DIRECTIVE
Format every line of the listing below as a numbered list, leaving out blank lines and pictures.

PROVIDED INFORMATION
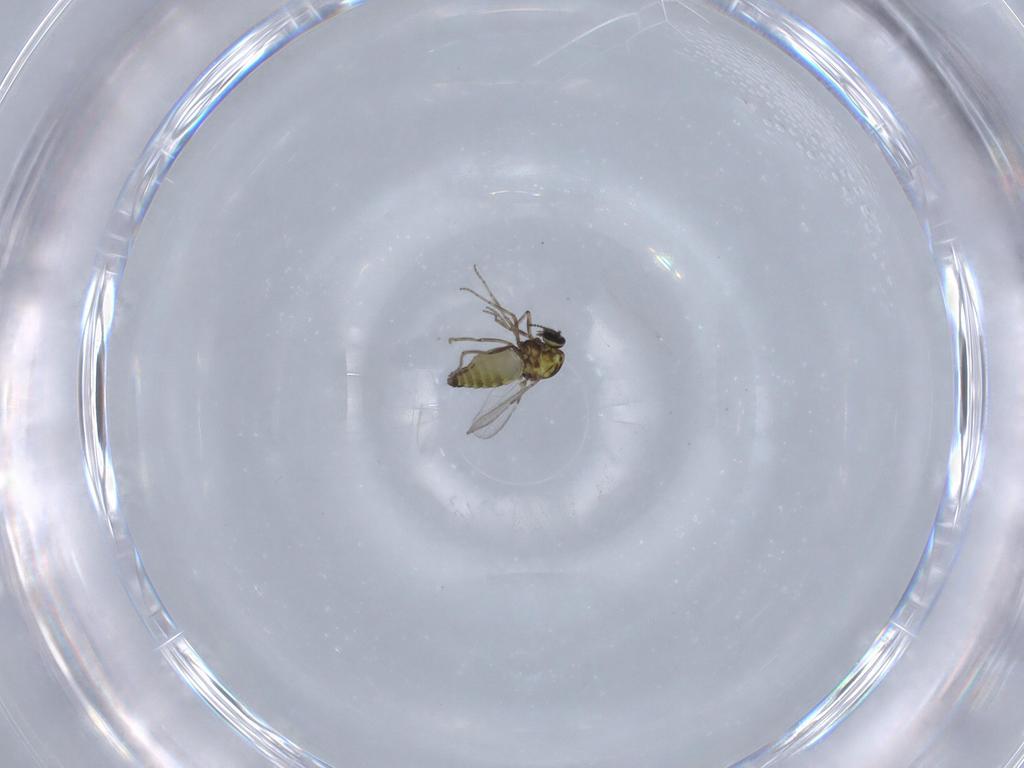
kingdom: Animalia
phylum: Arthropoda
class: Insecta
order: Diptera
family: Ceratopogonidae
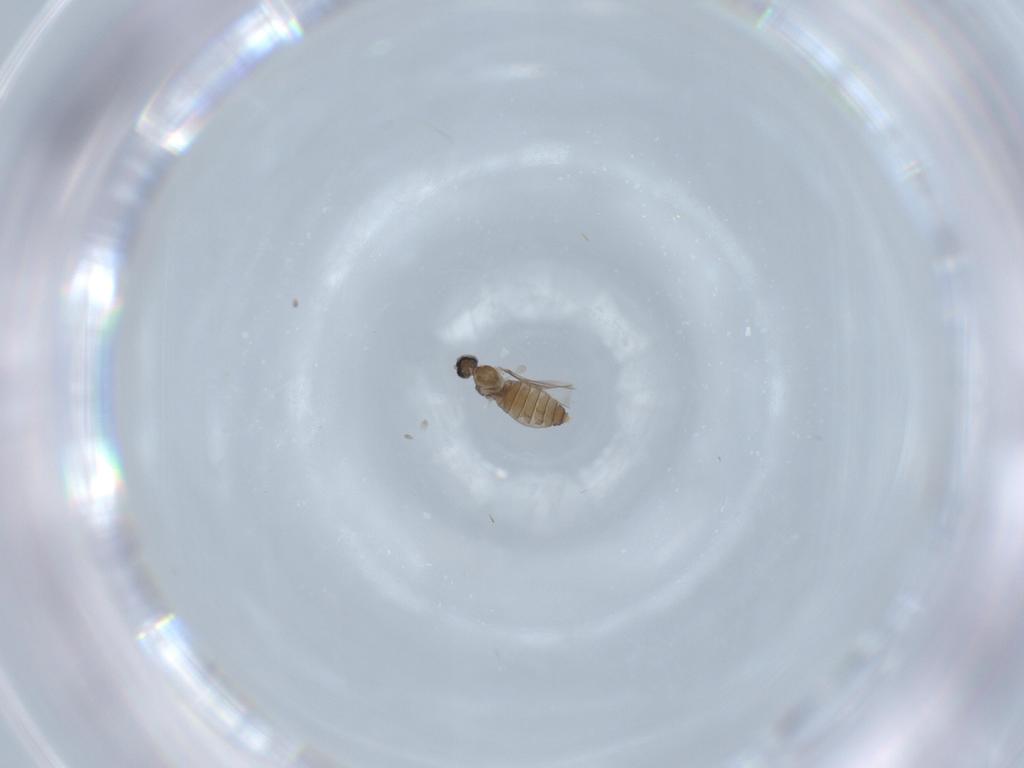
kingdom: Animalia
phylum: Arthropoda
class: Insecta
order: Diptera
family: Cecidomyiidae
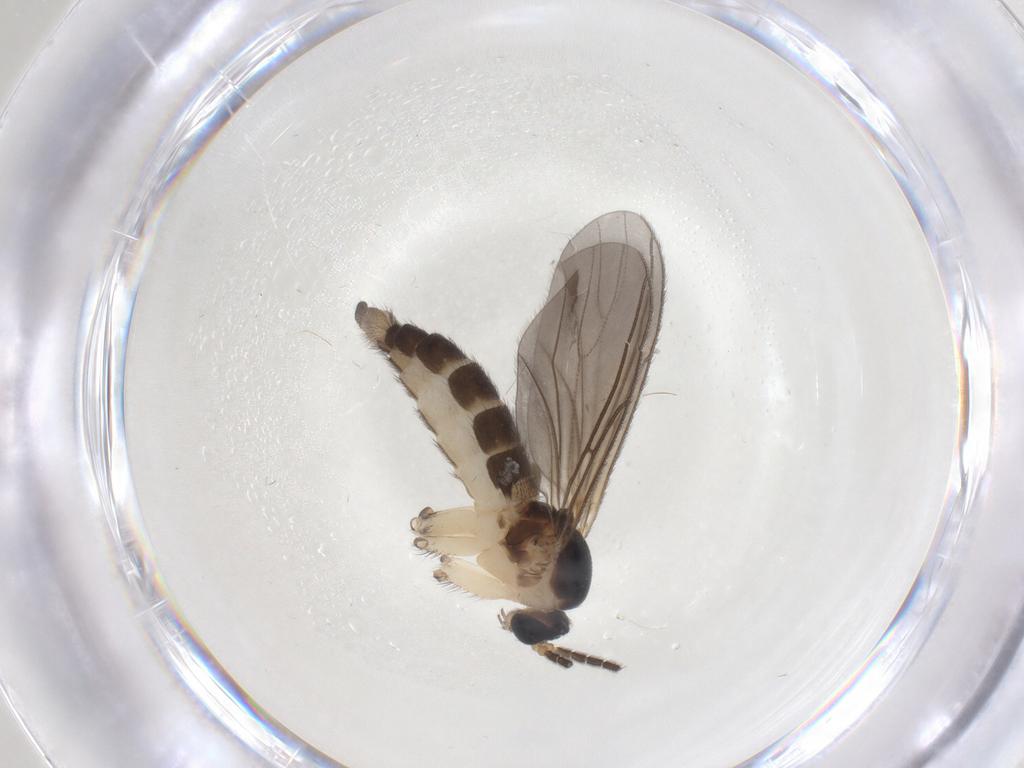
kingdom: Animalia
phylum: Arthropoda
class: Insecta
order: Diptera
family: Sciaridae
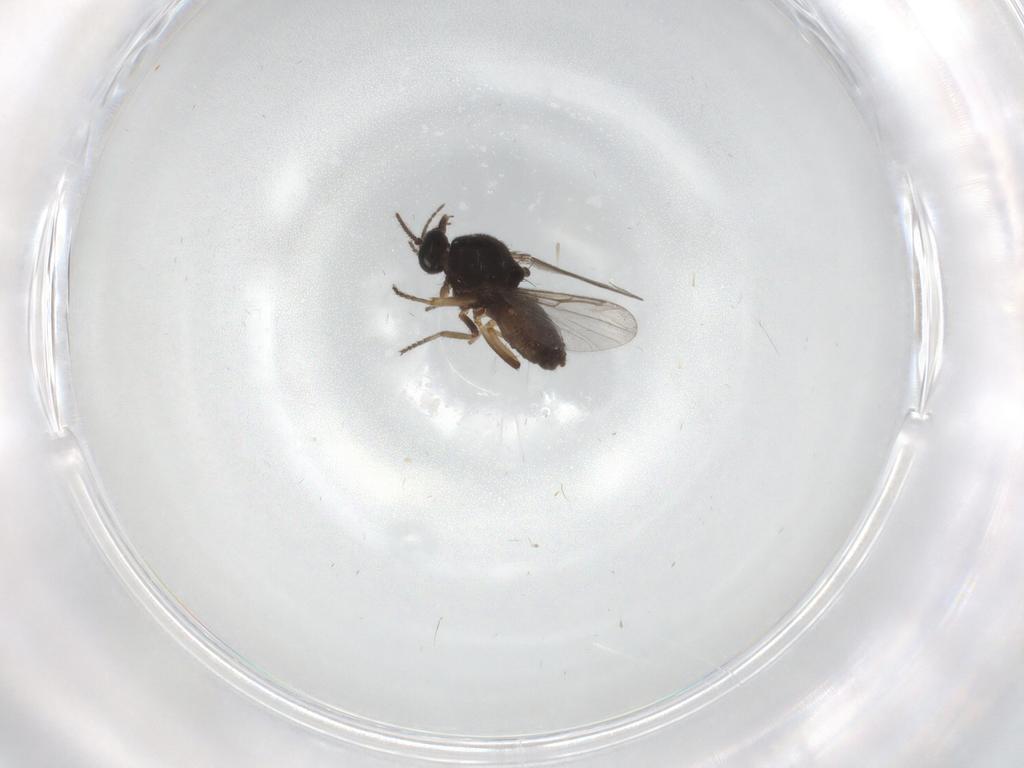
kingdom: Animalia
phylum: Arthropoda
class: Insecta
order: Diptera
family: Ceratopogonidae
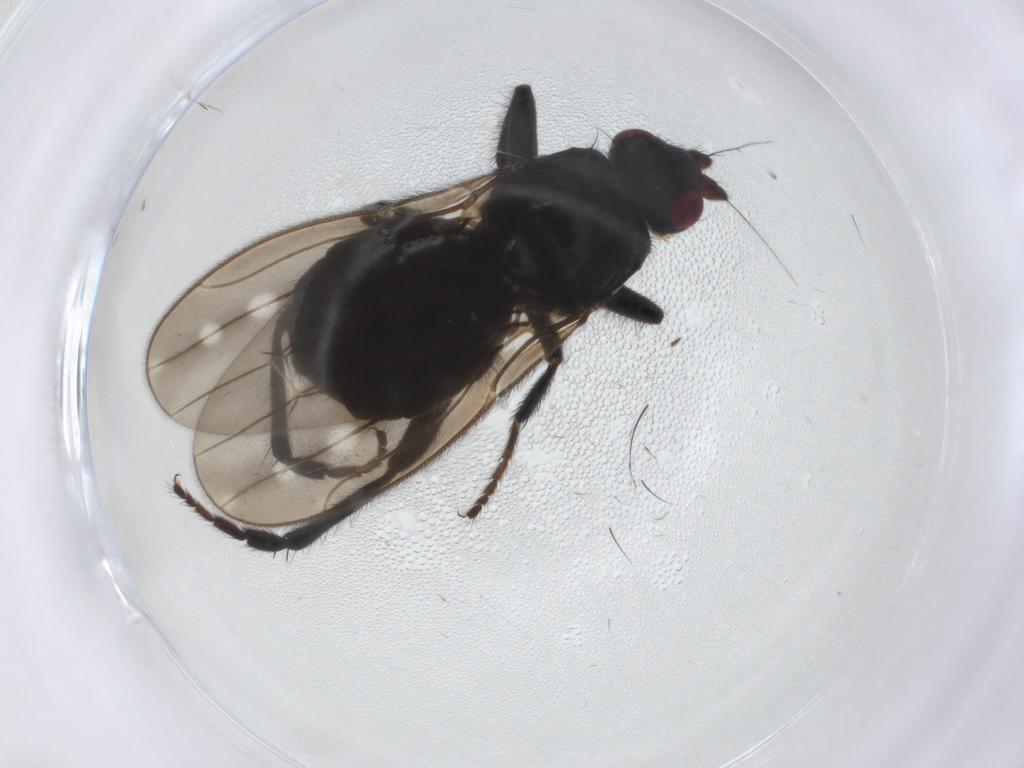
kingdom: Animalia
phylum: Arthropoda
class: Insecta
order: Diptera
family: Sphaeroceridae
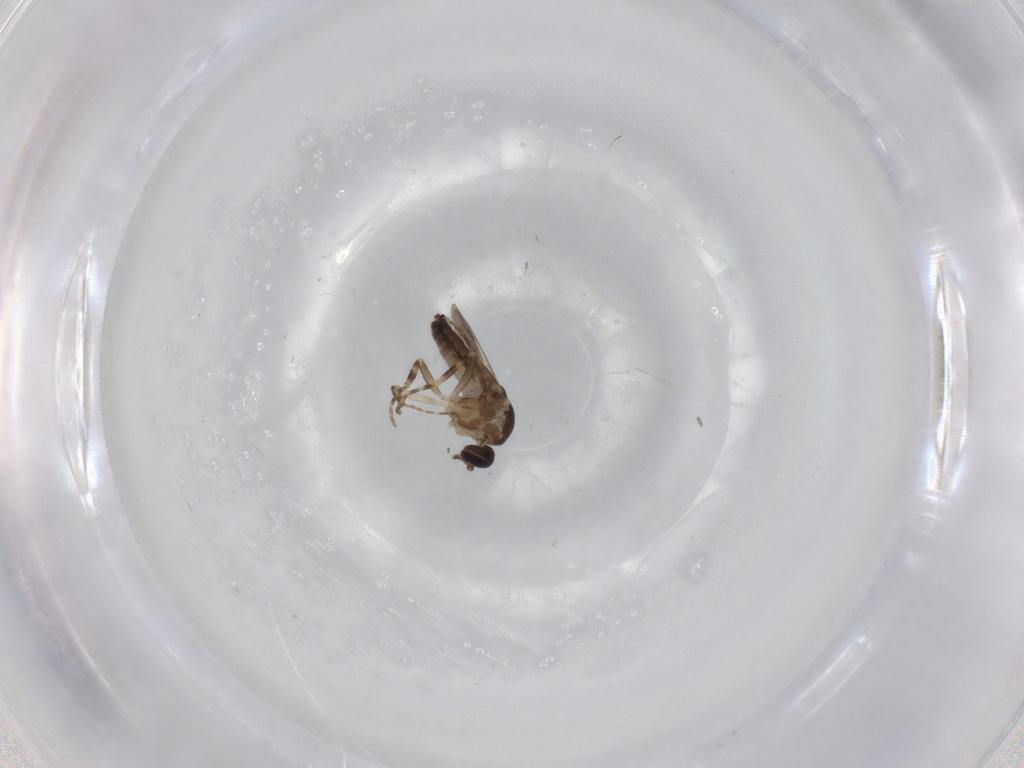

ANSWER BELOW
1. kingdom: Animalia
2. phylum: Arthropoda
3. class: Insecta
4. order: Diptera
5. family: Ceratopogonidae
6. kingdom: Animalia
7. phylum: Arthropoda
8. class: Insecta
9. order: Diptera
10. family: Cecidomyiidae
11. kingdom: Animalia
12. phylum: Arthropoda
13. class: Insecta
14. order: Diptera
15. family: Sciaridae
16. kingdom: Animalia
17. phylum: Arthropoda
18. class: Insecta
19. order: Diptera
20. family: Ceratopogonidae
21. kingdom: Animalia
22. phylum: Arthropoda
23. class: Insecta
24. order: Diptera
25. family: Sphaeroceridae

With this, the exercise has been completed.